Bob Hope and Lucille Ball ham it up in Old-Timey Technicolor Comedy
DIRECTED BY GEORGE MARSHALL/1950
BLU-RAY STREET DATE: NOVEMBER 8, 2022/KL STUDIO CLASSICS
Bob Hope is a bad actor. Not really! I mean, in this movie, he plays a bad actor. Welllll… maybe Bob Hope isn’t the greatest actor… But he did manage to become a major star on his own accord, exclusively utilizing his own established wisecracking persona.
Not the same can be said of Arthur Tyler, a hambone klutz who can’t hold down a limited theatrical engagement in an embarrassingly formulaic potboiler. It’s Great Britain, 1905, and Tyler (Hope) needs a plan. Thanks to assorted Act I plot convolutions and contrivances he catches the eye of a traveling American matriarch (Lea Penman) in the market for a good British butler. Before you can say “Parasite”, Tyler, now dubbed “Humphrey”, is ensconced in their large but often informal stateside home. It’s tea and crumpets on demand… and frequently spilled all over a particularly persnickety old broad. Oops, it was an accident!
Hope shares the marquee with Lucille Ball, who was clearly famous enough to warrant half of the poster but proves to be a disappointing non-entity in the movie proper. Ball, playing a headstrong gal from New Mexico is given precious little to do beyond the occasional sarcastic remark or chasing Hope around the desert. When she makes the mistake of insisting that he do her hair in some bold new way of his own creation, she winds up with a small birdcage, complete with a live canary, installed in her tall kooky coif. The movie is particularly proud of this gag. Eventually our leads fall in love and share a big smooch, which is somehow just weird to watch. The remainder of Ball’s screen time is her howling “Hey, Faaaaaancy Paaaants!” to Hope (believing he’s a proper Brit, even though he’s not trying) in a shrill tone that I did not care to hear multiple times.

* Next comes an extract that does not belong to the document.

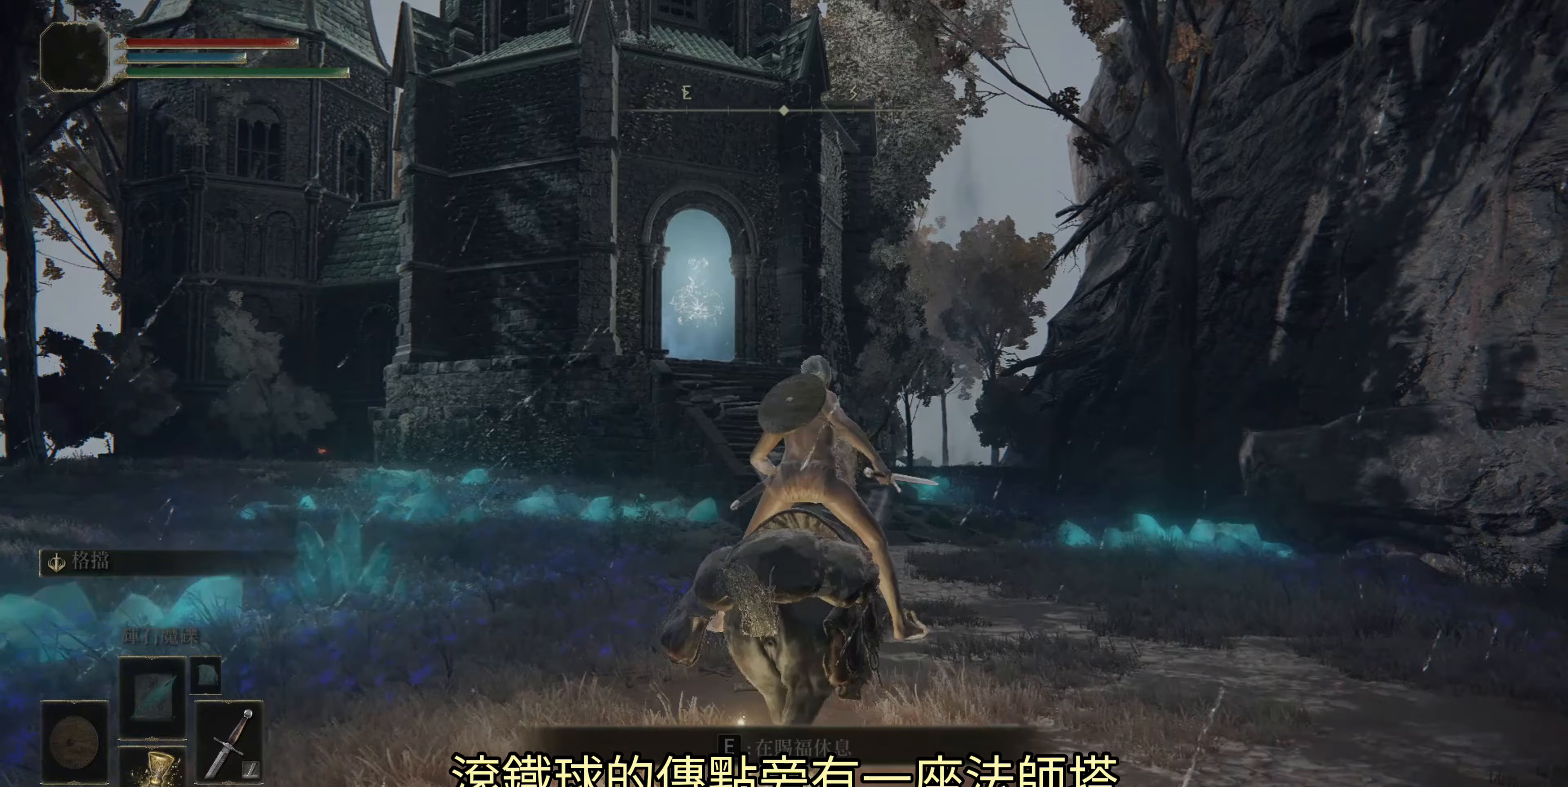
{"buttons": [], "left_stick": "up", "right_stick": "center", "events": []}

I should stop right here for a moment in the name of critical honesty. Specifically, to say that Fancy Pants, despite competent direction by comedy journeyman George Marshall (The Ghost Breakers; Murder, He Says) and a very full, eager-to-please supporting cast, is remarkably forgettable. As in, I watched it yesterday and am currently struggling to remember much of significance about it. Particularly the plot, wherein Hope’s character (which is to say, Bob Hope) is thrust into playing a British butler who’s then made to play an Earl when President Theodore Roosevelt (John Alexander) visits. Actually, that might be the gist of it, though don’t ask about any particular gags. I laughed out loud involuntarily at least once but can’t remember at what.

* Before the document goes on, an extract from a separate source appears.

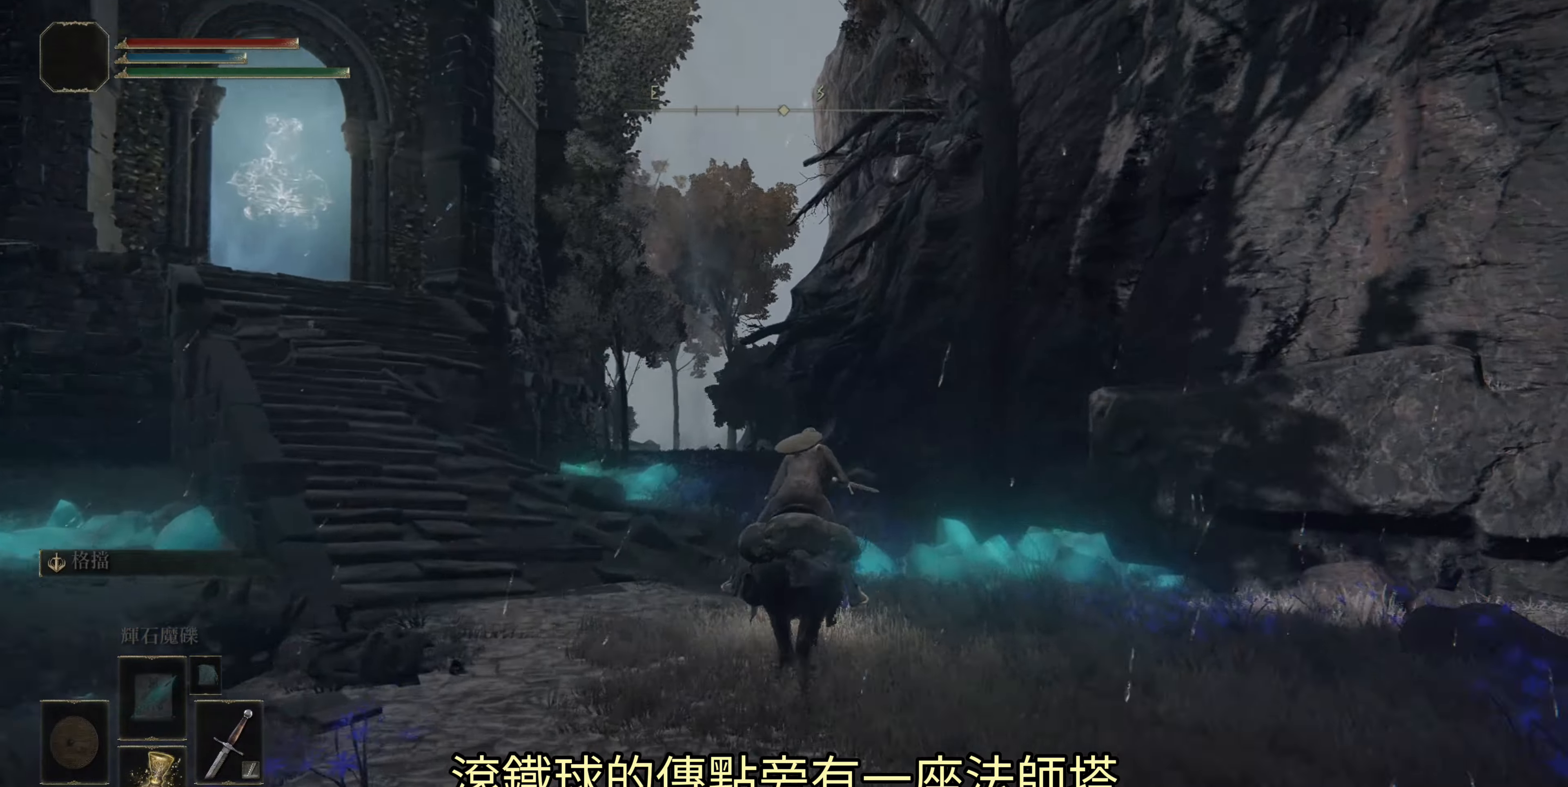
{"buttons": [], "left_stick": "up", "right_stick": "center", "events": [[33, "right_stick", "down-left"], [100, "right_stick", "center"]]}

What I can confirm is that this supposed “musical” remake of Leo McCarey’s 1935 comedy favorite Ruggles of Red Gap has only two count ‘em two songs performed. That’s it, two. What is the bare minimum threshold for songs performed in order for a movie to officially pass muster as a musical? It’s got to be more than two. These two songs, “(Hey) Fancy Pants!” and “Home Cookin’”, both penned by Jay Livingston and Ray Evans, are good enough in context… but that’s about it. To top it off, Lucille Ball not actually singing. Her voice is doubled by an uncredited Annette Warren.
Fancy Pants has been nicely remastered in HD by Paramount Pictures from 4K scans of the 35mm YCM (that’s yellow/cyan/magenta) three-strip Technicolor elements. Which is to say, they went to the effort to do it well, and KL Studio Classics and Bob Hope fans are the beneficiaries. It looks really nice and vibrant, which certainly isn’t always the case when it comes to older three-strip Technicolor films. Extras on this Blu-ray, however, are absent. It wasn’t so long ago that KL’s Bob Hope offerings could at least net a historian commentary. For this not-so-fancy edition of Fancy Pants, we’ll have to settle for the theatrical trailer. And optional English subtitles, if those count as extras.
Fans of vintage “they don’t make ‘em line that anymore” Hollywood comedies have ample reasons to put on Fancy Pants. It’s a Bob Hope movie by George Marshall with Lucille Ball as the girl, Bruce Cabot as the badguy, and a bully extended Teddy Roosevelt appearance. Yet, Fancy Pants is nobody’s best work. Chalk it up to the rapidly shifting returns on any given Bob Hope comedy between their rich run in the 1940s and their tired spell in the 1950s. Fancy Pants, released in 1950, splits the difference… one leg at a time.